One of the most important determinations in any PA workers’ compensation case is the Average Weekly Wages (AWW). As we have explained in prior blog posts, if an injured worker has been employed for over a year, and is not paid a fixed amount each pay period, the AWW is determined by dividing the year prior to the date of injury into four quarters. The top three of those quarters are then averaged. This is the AWW. The compensation rate is calculated from this figure.
For years, the Pennsylvania appellate courts have held that periods of lay off count within this calculation. The Courts have said that the “employment relationship” continues through the lay off. This often leads to a deflated AWW for an injured worker unfortunate enough to have undergone periods of lay off in the year before the injury (since those periods of lay off would be a zero for each pay period). Recently, a PA workers’ compensation insurance carrier tried to use this sword as a shield.
In Resources for Human Development, Inc. and Gallagher Bassett Services v. Sherry Dixon (Workers’ Compensation Appeal Board), the injured worker was employed by Resources for Human Development, Inc., as a home health aide. The injured worker suffered a “strain or tear” to her “multiple trunk” (their word usage, not ours) when a patient fell on her. Since the injured worker also was employed by Public Partnerships, LLP, she filed a Review Petition alleging that she had concurrent employment (so the AWW would be based on earnings from both of those jobs).

_What you need to do:_
A. Rewrite the workers' compensation text from "In Resources for" up to and including "of those jobs).", putting "certified nursing assistant" in place of "home health aide".
B. Please summarize the workers' compensation text in two sentences.

_Records shown:_
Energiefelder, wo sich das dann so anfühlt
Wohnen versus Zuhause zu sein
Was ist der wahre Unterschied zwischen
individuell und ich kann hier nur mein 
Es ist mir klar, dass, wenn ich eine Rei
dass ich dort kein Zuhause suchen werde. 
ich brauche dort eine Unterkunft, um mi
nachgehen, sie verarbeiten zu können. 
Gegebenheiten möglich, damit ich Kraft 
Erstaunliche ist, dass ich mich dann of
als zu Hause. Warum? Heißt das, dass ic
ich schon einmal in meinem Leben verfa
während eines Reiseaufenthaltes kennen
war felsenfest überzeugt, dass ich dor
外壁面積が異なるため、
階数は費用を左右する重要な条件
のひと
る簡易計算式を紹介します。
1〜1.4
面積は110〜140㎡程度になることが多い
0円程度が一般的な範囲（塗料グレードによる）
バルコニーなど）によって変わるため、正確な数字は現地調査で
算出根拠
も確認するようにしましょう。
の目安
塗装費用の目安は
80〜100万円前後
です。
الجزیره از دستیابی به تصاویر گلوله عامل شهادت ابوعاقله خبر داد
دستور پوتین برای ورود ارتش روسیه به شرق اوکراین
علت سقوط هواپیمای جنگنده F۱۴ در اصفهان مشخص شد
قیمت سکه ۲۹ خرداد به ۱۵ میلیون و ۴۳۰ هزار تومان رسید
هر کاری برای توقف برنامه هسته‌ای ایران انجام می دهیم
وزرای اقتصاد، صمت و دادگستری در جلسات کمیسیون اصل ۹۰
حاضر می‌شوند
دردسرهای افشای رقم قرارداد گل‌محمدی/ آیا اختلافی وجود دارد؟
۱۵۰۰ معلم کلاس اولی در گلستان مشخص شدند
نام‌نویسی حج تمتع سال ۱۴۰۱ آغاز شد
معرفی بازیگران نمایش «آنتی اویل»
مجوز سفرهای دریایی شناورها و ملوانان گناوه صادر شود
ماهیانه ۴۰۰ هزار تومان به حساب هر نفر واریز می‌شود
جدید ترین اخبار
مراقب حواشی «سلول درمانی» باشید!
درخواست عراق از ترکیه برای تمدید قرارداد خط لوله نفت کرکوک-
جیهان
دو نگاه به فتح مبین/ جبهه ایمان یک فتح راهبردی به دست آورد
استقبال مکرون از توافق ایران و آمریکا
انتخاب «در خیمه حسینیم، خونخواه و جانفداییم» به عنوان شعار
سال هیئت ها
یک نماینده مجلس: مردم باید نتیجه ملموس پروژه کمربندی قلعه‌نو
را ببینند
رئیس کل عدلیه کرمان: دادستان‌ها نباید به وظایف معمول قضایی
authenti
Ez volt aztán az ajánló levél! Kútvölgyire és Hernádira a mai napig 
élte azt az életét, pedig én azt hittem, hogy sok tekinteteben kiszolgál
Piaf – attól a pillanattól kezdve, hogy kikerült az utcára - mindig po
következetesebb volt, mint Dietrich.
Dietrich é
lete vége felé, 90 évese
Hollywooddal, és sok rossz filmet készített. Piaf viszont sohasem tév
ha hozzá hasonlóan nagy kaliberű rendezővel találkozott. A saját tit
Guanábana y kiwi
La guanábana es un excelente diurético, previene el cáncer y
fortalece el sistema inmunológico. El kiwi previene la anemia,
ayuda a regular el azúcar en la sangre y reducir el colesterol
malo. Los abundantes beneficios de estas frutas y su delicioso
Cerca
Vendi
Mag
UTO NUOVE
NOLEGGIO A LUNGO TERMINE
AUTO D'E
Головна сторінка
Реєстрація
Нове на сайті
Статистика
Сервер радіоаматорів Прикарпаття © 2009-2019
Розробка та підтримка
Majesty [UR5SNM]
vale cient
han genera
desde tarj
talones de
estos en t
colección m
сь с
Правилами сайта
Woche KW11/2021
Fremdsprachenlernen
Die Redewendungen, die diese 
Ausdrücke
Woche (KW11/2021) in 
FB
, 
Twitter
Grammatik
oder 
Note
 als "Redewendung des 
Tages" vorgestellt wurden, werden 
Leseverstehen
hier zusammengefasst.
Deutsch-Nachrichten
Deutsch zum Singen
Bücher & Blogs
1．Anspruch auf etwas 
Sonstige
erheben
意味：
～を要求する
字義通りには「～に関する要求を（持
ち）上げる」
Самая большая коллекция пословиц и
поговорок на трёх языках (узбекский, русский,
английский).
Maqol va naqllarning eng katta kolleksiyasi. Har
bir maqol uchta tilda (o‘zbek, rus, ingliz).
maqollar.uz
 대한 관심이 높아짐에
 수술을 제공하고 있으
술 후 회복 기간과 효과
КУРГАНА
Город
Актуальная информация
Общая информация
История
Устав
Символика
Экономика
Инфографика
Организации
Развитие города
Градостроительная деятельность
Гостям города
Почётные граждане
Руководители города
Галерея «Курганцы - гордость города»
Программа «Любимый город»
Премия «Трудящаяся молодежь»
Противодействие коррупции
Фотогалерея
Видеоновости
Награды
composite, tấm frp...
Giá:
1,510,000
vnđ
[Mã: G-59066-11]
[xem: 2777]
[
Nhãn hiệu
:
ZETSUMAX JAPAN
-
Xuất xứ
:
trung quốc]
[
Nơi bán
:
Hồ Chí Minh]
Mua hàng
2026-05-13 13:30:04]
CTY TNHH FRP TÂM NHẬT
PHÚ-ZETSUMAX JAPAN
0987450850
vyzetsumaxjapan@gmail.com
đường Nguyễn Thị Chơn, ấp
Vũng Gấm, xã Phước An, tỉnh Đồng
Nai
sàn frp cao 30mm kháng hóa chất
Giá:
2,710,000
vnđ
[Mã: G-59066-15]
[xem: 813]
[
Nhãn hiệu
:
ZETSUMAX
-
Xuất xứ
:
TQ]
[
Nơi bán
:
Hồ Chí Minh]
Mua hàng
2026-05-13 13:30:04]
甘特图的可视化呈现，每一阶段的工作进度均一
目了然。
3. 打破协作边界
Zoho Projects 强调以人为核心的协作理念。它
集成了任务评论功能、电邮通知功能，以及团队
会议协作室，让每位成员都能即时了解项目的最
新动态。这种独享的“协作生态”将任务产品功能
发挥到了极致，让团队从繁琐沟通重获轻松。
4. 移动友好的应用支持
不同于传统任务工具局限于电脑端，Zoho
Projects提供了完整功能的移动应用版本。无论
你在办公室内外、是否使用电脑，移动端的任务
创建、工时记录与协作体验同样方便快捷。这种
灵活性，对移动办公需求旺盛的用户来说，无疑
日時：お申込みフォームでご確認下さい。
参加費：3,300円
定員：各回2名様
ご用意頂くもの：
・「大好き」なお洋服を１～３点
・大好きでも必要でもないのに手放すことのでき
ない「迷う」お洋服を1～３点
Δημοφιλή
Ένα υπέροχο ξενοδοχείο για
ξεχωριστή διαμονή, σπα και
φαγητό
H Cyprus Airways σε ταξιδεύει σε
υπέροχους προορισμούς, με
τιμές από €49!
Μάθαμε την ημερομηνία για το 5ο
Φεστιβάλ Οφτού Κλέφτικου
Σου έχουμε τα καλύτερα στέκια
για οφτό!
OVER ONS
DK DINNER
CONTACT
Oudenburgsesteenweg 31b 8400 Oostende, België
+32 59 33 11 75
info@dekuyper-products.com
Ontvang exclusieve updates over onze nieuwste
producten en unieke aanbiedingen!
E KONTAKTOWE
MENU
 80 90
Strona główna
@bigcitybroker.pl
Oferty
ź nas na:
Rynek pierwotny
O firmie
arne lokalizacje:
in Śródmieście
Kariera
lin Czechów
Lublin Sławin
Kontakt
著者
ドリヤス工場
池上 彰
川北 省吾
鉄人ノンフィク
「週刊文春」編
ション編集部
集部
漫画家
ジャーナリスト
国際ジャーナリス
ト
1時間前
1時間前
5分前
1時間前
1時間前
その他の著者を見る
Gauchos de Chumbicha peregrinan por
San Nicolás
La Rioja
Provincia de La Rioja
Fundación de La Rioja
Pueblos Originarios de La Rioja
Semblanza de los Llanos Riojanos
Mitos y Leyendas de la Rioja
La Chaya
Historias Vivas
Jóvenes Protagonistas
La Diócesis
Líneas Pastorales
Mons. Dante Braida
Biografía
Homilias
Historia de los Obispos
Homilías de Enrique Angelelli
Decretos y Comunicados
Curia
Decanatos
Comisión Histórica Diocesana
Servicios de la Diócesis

_Exercise answers:_
A.
In Resources for Human Development, Inc. and Gallagher Bassett Services v. Sherry Dixon (Workers’ Compensation Appeal Board), the injured worker was employed by Resources for Human Development, Inc., as a certified nursing assistant. The injured worker suffered a “strain or tear” to her “multiple trunk” (their word usage, not ours) when a patient fell on her. Since the injured worker also was employed by Public Partnerships, LLP, she filed a Review Petition alleging that she had concurrent employment (so the AWW would be based on earnings from both of those jobs).

B. In a Pennsylvania workers' compensation case, the Average Weekly Wages for a worker employed over a year without fixed pay is the average of the top three of the four quarters before the injury, and the state's appellate courts have long counted lay-off periods in that calculation, which often deflates it. In a recent case, a PA insurance carrier tried to use this rule as a shield against an injured home health aide employed by Resources for Human Development, Inc., who also worked for Public Partnerships, LLP, and who filed a Review Petition alleging concurrent employment so her AWW would be based on both jobs.